» 简短任务 A
阅读节选的示例中,给定 [1,3],[2,6],[8,10],[15,18] 时应返回什么?
» 简短任务 B
列出阅读节选示例里作为输入给定的所有区间。
» 简短任务 C
请从阅读节选中原样输出一段:开头的词句含有“[leedcode 57] Merge”,结尾是“for an interval.”。

» 阅读节选
==================================================

[leedcode 57] Merge Intervals

Given a collection of intervals, merge all overlapping intervals.

For example,
Given [1,3],[2,6],[8,10],[15,18],
return [1,6],[8,10],[15,18].

/**
 * Definition for an interval.
 * public class Interval {
 *     int start;
 *     int end;
 *     Interval() { start = 0; end = 0; }
 *     Interval(int s, int e) { start = s; end = e; }
 * }
 */
public class Solution {
    public List<Interval> merge(List<Interval> intervals) {
        //采用的是和Insert Interval一样的思想,只不过最开头要先排序一下,用到了java的Collections.sort(List<Interval> list, Comparator<? super Interval> c)
        //需要自己实现了一个Comparator的compare方法
        //注意compare的实现方式!!

==================================================

» 提供材料
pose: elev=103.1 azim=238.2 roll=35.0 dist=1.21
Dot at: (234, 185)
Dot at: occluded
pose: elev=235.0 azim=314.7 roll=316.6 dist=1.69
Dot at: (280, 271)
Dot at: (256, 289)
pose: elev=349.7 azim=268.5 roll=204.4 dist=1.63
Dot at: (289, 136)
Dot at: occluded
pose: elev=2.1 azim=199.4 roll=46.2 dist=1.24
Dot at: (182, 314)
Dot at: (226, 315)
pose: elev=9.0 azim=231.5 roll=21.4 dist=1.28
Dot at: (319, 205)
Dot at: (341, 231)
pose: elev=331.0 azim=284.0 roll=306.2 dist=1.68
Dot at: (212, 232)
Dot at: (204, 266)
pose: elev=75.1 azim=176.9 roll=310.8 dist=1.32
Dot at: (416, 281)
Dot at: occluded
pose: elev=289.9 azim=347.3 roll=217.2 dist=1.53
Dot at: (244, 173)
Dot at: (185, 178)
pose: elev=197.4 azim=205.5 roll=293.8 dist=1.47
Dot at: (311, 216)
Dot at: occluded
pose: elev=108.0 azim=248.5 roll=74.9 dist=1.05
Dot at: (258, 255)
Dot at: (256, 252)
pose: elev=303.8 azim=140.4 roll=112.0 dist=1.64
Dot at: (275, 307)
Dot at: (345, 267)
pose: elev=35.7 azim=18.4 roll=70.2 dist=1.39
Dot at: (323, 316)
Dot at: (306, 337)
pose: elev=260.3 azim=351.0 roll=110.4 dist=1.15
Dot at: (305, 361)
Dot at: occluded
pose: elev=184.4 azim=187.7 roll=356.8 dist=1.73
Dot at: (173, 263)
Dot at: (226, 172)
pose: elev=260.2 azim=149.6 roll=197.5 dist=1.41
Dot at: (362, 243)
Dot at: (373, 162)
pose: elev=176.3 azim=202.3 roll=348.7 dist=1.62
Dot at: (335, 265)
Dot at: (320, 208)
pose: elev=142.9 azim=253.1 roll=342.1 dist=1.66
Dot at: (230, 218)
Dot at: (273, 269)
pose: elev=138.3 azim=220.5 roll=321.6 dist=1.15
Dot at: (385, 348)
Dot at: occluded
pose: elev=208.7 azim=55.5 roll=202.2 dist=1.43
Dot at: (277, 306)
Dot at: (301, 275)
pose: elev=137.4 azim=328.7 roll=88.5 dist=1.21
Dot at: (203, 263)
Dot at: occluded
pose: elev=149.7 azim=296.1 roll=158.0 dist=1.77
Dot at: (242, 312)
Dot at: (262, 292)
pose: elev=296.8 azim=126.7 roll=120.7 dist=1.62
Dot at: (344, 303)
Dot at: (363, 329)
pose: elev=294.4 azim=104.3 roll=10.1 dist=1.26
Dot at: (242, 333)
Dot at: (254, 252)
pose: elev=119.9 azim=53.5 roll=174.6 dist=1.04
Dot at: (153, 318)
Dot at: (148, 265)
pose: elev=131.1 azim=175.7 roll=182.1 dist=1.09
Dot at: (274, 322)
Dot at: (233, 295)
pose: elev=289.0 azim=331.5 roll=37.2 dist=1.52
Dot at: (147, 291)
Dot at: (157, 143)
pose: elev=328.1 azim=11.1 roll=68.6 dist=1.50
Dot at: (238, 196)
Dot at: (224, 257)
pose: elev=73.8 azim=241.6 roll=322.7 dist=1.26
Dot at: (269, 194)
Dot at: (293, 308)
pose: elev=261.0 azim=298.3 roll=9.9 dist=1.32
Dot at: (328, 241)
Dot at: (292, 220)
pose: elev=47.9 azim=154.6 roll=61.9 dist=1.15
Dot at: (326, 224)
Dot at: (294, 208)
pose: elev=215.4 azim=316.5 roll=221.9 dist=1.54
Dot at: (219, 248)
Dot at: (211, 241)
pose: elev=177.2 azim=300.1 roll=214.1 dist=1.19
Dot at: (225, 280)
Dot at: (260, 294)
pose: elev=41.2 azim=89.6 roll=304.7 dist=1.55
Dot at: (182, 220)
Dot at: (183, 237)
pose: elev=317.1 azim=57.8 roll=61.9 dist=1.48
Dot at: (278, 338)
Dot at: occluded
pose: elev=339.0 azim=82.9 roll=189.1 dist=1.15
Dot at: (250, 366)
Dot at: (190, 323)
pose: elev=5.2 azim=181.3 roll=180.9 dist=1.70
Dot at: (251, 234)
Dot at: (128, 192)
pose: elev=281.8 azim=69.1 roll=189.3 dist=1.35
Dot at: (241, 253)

==================================================

» 完整答案 A
[1,6],[8,10],[15,18]

» 完整答案 B
[1,3]、[2,6]、[8,10]、[15,18]

» 完整答案 C
[leedcode 57] Merge Intervals

Given a collection of intervals, merge all overlapping intervals.

For example,
Given [1,3],[2,6],[8,10],[15,18],
return [1,6],[8,10],[15,18].

/**
 * Definition for an interval.